You only had to look at the coffee under shade to see it was in better condition.

A major research programme: Connecting, enhancing and sustaining environmental services and market values of coffee agroforestry in Central America, East Africa and India (CAFNET), came to an end in 2011. Research in Rwanda has provided vivid proof of the virtues of growing trees on smallholder coffee gardens. This was just one of many CAFNET projects.

"During the 1960s and 1970s, coffee growing experienced its own green revolution," explains Fabrice Pinard, a coffee scientist seconded to the World Agroforestry Centre by the Centre de Coopération Internationale en Recherche Agronomique pour le Développement in France. Many growers and companies abandoned traditional methods of growing coffee under shade and began to plant coffee in rows under full sun. These intensive systems of production required the use of large quantities of fertilizers, pesticides and water, and they worked well in Brazil, Colombia and various other parts of the tropics.

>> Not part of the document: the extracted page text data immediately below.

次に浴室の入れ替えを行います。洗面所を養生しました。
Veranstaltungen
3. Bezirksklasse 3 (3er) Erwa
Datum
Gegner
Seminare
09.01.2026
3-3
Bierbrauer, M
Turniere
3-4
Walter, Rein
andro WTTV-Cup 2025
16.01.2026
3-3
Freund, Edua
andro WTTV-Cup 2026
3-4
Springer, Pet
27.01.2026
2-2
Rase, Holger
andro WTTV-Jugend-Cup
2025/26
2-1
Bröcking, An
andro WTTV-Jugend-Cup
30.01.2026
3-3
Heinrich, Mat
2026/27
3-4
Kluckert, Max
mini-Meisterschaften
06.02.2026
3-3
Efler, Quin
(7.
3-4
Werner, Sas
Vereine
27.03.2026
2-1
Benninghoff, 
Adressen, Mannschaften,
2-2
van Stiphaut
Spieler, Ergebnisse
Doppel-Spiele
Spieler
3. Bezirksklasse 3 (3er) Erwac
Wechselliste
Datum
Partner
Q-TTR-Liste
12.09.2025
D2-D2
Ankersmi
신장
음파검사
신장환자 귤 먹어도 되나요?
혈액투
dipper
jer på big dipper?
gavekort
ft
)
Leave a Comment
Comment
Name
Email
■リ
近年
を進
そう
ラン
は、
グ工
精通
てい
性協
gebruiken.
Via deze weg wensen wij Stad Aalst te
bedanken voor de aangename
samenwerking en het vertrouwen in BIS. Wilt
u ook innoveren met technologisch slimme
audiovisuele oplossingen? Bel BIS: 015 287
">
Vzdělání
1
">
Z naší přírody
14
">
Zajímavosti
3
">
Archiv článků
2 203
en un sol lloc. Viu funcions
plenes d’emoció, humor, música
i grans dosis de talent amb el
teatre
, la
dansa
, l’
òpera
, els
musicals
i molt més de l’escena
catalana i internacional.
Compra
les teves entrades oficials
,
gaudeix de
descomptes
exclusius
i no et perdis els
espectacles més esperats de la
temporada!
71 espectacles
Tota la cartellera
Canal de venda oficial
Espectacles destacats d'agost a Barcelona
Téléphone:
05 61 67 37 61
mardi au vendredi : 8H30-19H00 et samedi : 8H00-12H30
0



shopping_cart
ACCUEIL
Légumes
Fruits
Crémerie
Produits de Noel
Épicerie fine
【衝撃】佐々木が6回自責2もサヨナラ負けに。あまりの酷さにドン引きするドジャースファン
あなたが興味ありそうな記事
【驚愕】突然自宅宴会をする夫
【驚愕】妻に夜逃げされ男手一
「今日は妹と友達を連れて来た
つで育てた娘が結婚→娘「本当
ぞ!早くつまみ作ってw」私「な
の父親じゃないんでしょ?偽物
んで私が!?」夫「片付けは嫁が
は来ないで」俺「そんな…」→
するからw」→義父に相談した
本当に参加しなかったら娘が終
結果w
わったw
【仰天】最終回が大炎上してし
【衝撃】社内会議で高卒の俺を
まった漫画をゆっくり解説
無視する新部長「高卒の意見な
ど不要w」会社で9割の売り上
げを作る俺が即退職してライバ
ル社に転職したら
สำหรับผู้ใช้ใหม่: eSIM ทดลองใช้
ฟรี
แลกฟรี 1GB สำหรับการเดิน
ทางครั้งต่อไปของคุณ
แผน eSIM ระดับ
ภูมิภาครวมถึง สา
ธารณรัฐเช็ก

Little wonder, then, that many governments encouraged smallholders to adopt similar systems. However, the results have often been pitiful. "Many smallholders can't afford to buy fertilizers or irrigate their coffee, and they're getting a fifth or less of the yield that they would be getting if they could afford the inputs needed to sustain full sun coffee," says Pinard.

The plight of these farmers encouraged CAFNET to examine the influence of shade on coffee production. The project focused on 50 smallholdings in Kivu, Rwanda. At each, the researchers studied the performance of four randomly chosen coffee bushes under shade and four growing in full sun.

Under shade, the mean harvest of coffee cherries over the 3-year research period was 9.6 kg per bush, compared to 7.1 kg in full sun. The production of green coffee was also higher under shade. "You only had to look at the coffee under shade to see it was in better condition," says Pinard. "The leaves were greener and more plentiful." He believes this is because cultivated coffee, whose ancestors come from the forests of Ethiopia and the Congo Basin, is adapted to shade conditions. It only performs well in full sunlight when it has a plentiful supply of fertilizer and water.

But why hadn't farmers planted more trees if it was so obvious that shade was beneficial? The answer is partly political. When the governments in Rwanda and Kenya first began to promote intensive systems of production, farmers were forbidden from planting trees in their coffee gardens. Fortunately, the extension services now recognize the virtues of providing shade and they are promoting tree-planting.

"Our research provides clear evidence to support this policy," says Pinard. It also provides guidance about which species of tree work best. Leguminous trees, such as Acacia and Albizia species, help to improve soil fertility, while avocado (Persea americana) and a local fig, Ficus thonningii, seem to stimulate coffee production.